### About this exercise:
Word for word, please restate each record and pass over the pictures.

### Data:
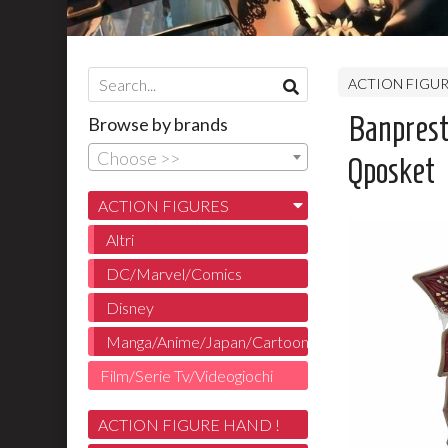
ACTION FIGU
Banpres
Browse by brands
Choose >>
Qposket
ACTION FIGURES
Altri
DC/Marvel/Comics
Disney
Manga/Anime/Japan/Cartoon
Film/Serie Tv/Videogiochi
ACTION FIGURE HAND !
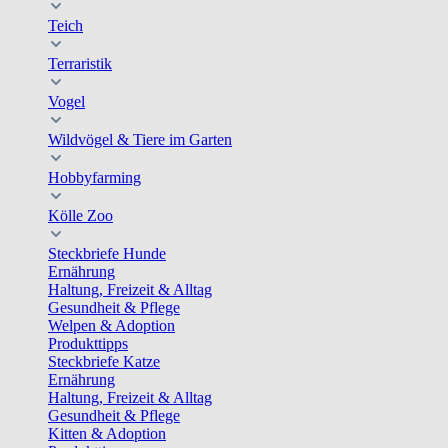
Teich
Terraristik
Vogel
Wildvögel & Tiere im Garten
Hobbyfarming
Kölle Zoo
Steckbriefe Hunde
Ernährung
Haltung, Freizeit & Alltag
Gesundheit & Pflege
Welpen & Adoption
Produkttipps
Steckbriefe Katze
Ernährung
Haltung, Freizeit & Alltag
Gesundheit & Pflege
Kitten & Adoption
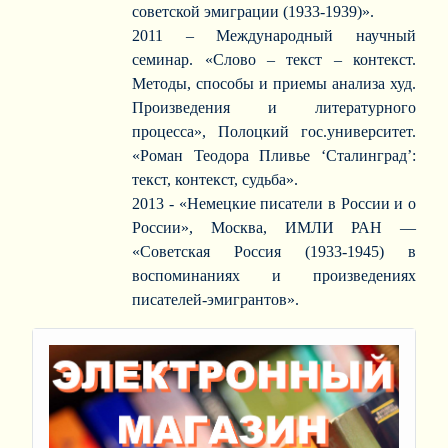
советской эмиграции (1933-1939)».
2011
–
Международный научный
семинар. «Слово – текст – контекст.
Методы, способы и приемы анализа худ.
Произведения и литературного
процесса», Полоцкий гос.университет.
«Роман Теодора Пливье ‘Сталинград’:
текст, контекст, судьба».
2013 - «Немецкие писатели в России и о
России», Москва, ИМЛИ РАН —
«Советская Россия (1933-1945) в
воспоминаниях и произведениях
писателей-эмигрантов».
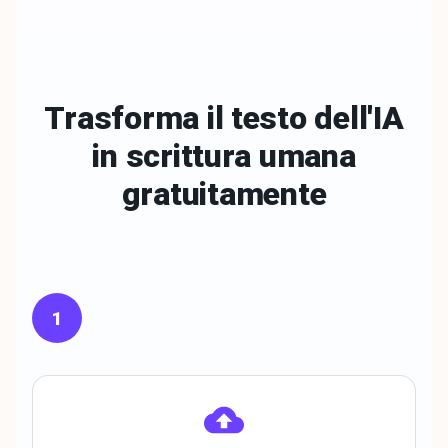
Trasforma il testo dell'IA
in scrittura
umana
gratuitamente
1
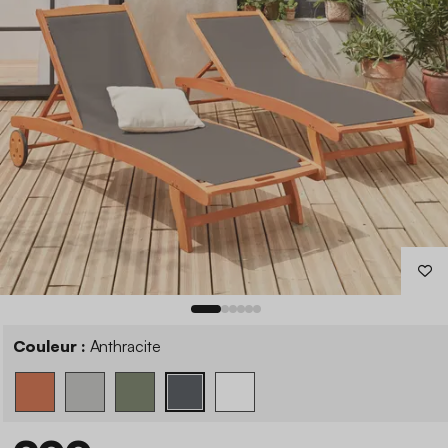
Couleur :
Anthracite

### Written response:
ACTION FIGU
Banpres
Browse by brands
Choose >>
Qposket
ACTION FIGURES
Altri
DC/Marvel/Comics
Disney
Manga/Anime/Japan/Cartoon
Film/Serie Tv/Videogiochi
ACTION FIGURE HAND !
Teich
Terraristik
Vogel
Wildvögel & Tiere im Garten
Hobbyfarming
Kölle Zoo
Steckbriefe Hunde
Ernährung
Haltung, Freizeit & Alltag
Gesundheit & Pflege
Welpen & Adoption
Produkttipps
Steckbriefe Katze
Ernährung
Haltung, Freizeit & Alltag
Gesundheit & Pflege
Kitten & Adoption
советской эмиграции (1933-1939)».
2011
–
Международный научный
семинар. «Слово – текст – контекст.
Методы, способы и приемы анализа худ.
Произведения и литературного
процесса», Полоцкий гос.университет.
«Роман Теодора Пливье ‘Сталинград’:
текст, контекст, судьба».
2013 - «Немецкие писатели в России и о
России», Москва, ИМЛИ РАН —
«Советская Россия (1933-1945) в
воспоминаниях и произведениях
писателей-эмигрантов».
Trasforma il testo dell'IA
in scrittura
umana
gratuitamente
1
Couleur :
Anthracite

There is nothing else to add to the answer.